The infamous GTA Trilogy is now on Steam, and it’s coming to Epic Games Store
Players are still pointing out the bugs
Rockstar have brought Grand Theft Auto: The Trilogy - Definitive Edition to Steam more than a year after its disastrous launch. GTA Trilogy was originally released as a Rockstar Store exclusive, and packages together GTA III (the first 3D one), GTA: Vice City (the best one), and GTA: San Andreas (the one with CJ in it). The collection’s arrival on Steam replaces the original versions of each game on the storefront, and coincides with a publisher sale that ends February 2nd.
Rockstar insist all three games will support Steam Deck, if you fancy causing some mayhem on the go. A release on the Epic Games Store is pencilled in for later in January too, the publisher confirmed in a post on their Newswire blog. The more recent versions of these classic GTAs attempted to overhaul the controls, graphics, and environments. Players have already flocked to the Steam reviews for all three GTAs in the collection to report that, yes, they’re still buggy.

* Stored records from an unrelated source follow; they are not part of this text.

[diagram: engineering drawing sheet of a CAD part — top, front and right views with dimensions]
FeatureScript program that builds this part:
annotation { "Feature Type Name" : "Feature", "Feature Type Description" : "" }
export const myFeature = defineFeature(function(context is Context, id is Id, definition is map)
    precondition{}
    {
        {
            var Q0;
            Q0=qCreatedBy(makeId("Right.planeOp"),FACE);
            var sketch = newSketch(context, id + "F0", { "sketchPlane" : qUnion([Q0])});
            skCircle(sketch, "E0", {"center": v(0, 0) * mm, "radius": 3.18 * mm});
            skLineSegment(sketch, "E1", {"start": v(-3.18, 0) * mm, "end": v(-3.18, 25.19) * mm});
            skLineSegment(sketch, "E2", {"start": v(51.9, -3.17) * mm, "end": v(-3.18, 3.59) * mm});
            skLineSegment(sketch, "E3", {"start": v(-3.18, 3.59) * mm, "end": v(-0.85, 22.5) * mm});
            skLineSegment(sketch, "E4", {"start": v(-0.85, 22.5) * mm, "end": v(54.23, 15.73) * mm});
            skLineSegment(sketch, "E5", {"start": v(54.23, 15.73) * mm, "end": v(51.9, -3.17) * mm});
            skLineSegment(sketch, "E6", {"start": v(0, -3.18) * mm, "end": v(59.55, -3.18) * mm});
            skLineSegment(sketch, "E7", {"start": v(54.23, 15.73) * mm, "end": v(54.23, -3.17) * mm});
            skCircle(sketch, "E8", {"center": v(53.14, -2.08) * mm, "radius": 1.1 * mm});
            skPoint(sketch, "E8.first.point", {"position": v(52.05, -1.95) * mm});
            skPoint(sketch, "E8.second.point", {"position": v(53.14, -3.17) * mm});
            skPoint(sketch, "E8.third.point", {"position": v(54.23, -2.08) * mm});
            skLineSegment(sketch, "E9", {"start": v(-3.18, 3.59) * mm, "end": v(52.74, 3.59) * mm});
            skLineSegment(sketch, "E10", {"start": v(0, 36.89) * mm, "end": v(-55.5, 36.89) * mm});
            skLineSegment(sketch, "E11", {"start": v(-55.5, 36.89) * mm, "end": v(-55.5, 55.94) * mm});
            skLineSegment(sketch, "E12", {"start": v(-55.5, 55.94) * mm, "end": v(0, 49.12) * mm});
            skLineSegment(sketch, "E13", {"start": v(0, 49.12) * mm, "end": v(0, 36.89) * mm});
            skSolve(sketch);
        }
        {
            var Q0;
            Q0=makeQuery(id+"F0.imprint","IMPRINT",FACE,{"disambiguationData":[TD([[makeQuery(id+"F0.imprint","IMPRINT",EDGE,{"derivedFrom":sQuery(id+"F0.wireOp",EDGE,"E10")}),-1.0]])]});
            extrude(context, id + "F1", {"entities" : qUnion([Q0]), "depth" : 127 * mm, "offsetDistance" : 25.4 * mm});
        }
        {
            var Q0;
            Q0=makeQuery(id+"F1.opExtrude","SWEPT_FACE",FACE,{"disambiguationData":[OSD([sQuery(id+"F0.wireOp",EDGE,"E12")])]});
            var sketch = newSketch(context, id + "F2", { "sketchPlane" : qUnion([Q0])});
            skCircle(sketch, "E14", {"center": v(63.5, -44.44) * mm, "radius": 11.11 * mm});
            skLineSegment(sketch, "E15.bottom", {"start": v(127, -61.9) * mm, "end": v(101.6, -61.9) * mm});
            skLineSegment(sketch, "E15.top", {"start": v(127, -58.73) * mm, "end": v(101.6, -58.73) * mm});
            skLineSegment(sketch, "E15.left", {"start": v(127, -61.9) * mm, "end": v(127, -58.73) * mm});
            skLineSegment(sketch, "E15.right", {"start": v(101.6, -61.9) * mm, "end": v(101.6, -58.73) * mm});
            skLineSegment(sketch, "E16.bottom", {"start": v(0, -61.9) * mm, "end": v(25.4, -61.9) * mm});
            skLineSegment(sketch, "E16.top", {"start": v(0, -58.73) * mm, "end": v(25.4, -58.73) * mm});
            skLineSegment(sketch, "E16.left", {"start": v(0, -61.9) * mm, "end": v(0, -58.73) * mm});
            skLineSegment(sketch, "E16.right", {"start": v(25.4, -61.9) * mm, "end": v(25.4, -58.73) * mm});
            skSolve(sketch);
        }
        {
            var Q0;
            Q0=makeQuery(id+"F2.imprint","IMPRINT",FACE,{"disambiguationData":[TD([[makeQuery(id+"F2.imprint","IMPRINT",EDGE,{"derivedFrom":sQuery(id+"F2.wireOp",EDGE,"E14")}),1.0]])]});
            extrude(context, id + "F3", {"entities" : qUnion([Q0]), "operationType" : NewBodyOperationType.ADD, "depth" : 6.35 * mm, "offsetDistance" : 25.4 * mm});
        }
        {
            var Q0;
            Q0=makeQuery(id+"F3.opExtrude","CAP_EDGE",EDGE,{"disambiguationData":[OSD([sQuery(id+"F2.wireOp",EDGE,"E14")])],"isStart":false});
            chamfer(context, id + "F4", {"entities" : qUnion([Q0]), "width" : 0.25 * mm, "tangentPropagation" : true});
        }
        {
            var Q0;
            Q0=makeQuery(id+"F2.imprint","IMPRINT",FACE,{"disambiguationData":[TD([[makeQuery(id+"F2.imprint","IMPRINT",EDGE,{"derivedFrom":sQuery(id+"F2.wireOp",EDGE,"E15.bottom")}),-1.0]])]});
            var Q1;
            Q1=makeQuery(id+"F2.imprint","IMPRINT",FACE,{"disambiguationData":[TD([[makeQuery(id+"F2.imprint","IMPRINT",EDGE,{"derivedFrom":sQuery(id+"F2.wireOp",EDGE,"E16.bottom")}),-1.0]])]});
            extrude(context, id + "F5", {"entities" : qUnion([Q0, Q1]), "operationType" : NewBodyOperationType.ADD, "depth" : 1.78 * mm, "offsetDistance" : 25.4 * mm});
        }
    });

A day after GTA Trilogy went on sale for PC on the Rockstar launcher in November 2021, the publisher pulled it due to “unintentionally included” files such as licensed songs that shouldn’t have been in there and uncompiled code that included comments from the programmers. The game was reinstated, but the shoddy state of the Trilogy remasters led to an apology from Rockstar, who revived the original versions of all three and gave them to anyone who’d bought the collection. Rockstar have released patches for GTA Trilogy since, but the debacle reportedly scuppered plans to remaster GTA 4 and Red Dead Redemption.
Grand Theft Auto: The Trilogy - Definitive Edition is available on Steam for £55/$60/€60, but there’s currently 50% off. Does that make it half-baked? GTA Trilogy's also on the Rockstar Games launcher, and current and last-gen consoles.